EXTRACTED MATERIAL:
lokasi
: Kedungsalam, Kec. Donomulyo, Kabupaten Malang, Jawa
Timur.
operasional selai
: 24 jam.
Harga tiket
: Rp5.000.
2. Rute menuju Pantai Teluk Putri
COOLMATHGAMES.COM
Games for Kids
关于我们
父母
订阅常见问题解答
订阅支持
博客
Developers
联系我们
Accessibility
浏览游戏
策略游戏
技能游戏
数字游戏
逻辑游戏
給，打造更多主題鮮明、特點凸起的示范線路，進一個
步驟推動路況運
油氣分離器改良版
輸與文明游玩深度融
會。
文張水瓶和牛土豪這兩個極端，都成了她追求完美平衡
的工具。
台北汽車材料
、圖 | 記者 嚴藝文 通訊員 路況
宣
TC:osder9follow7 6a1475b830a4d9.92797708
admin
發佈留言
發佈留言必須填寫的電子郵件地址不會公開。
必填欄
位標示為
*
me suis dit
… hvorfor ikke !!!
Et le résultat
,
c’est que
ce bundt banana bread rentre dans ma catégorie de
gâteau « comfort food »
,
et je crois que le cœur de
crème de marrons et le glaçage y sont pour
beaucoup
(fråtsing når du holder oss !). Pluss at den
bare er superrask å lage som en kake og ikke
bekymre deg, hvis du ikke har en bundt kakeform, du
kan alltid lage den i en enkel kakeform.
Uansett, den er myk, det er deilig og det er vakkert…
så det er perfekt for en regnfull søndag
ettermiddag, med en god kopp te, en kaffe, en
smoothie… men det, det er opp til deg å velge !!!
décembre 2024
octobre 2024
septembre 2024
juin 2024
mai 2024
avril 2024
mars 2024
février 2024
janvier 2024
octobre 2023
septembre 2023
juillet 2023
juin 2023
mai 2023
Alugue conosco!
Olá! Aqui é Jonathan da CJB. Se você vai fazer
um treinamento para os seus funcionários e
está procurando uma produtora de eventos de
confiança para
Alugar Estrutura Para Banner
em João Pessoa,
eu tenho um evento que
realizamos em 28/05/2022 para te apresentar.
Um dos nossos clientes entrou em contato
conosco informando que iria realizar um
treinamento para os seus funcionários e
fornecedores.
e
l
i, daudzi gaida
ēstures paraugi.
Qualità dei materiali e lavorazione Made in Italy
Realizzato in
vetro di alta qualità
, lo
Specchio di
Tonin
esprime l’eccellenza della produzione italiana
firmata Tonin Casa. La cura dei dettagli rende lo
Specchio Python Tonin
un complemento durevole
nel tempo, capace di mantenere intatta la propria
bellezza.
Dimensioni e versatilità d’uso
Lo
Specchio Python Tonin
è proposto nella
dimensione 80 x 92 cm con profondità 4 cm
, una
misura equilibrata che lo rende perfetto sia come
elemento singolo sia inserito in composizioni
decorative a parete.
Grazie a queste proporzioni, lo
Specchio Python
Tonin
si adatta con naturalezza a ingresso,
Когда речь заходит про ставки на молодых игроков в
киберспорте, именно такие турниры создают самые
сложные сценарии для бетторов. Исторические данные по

TASK OBJECTIVE:
Could you reproduce the lines above, from the one that holds "Um dos nossos clientes entrou em contato" through the last, exactly as they stand?

ANSWER SPACE:
Um dos nossos clientes entrou em contato
conosco informando que iria realizar um
treinamento para os seus funcionários e
fornecedores.
e
l
i, daudzi gaida
ēstures paraugi.
Qualità dei materiali e lavorazione Made in Italy
Realizzato in
vetro di alta qualità
, lo
Specchio di
Tonin
esprime l’eccellenza della produzione italiana
firmata Tonin Casa. La cura dei dettagli rende lo
Specchio Python Tonin
un complemento durevole
nel tempo, capace di mantenere intatta la propria
bellezza.
Dimensioni e versatilità d’uso
Lo
Specchio Python Tonin
è proposto nella
dimensione 80 x 92 cm con profondità 4 cm
, una
misura equilibrata che lo rende perfetto sia come
elemento singolo sia inserito in composizioni
decorative a parete.
Grazie a queste proporzioni, lo
Specchio Python
Tonin
si adatta con naturalezza a ingresso,
Когда речь заходит про ставки на молодых игроков в
киберспорте, именно такие турниры создают самые
сложные сценарии для бетторов. Исторические данные по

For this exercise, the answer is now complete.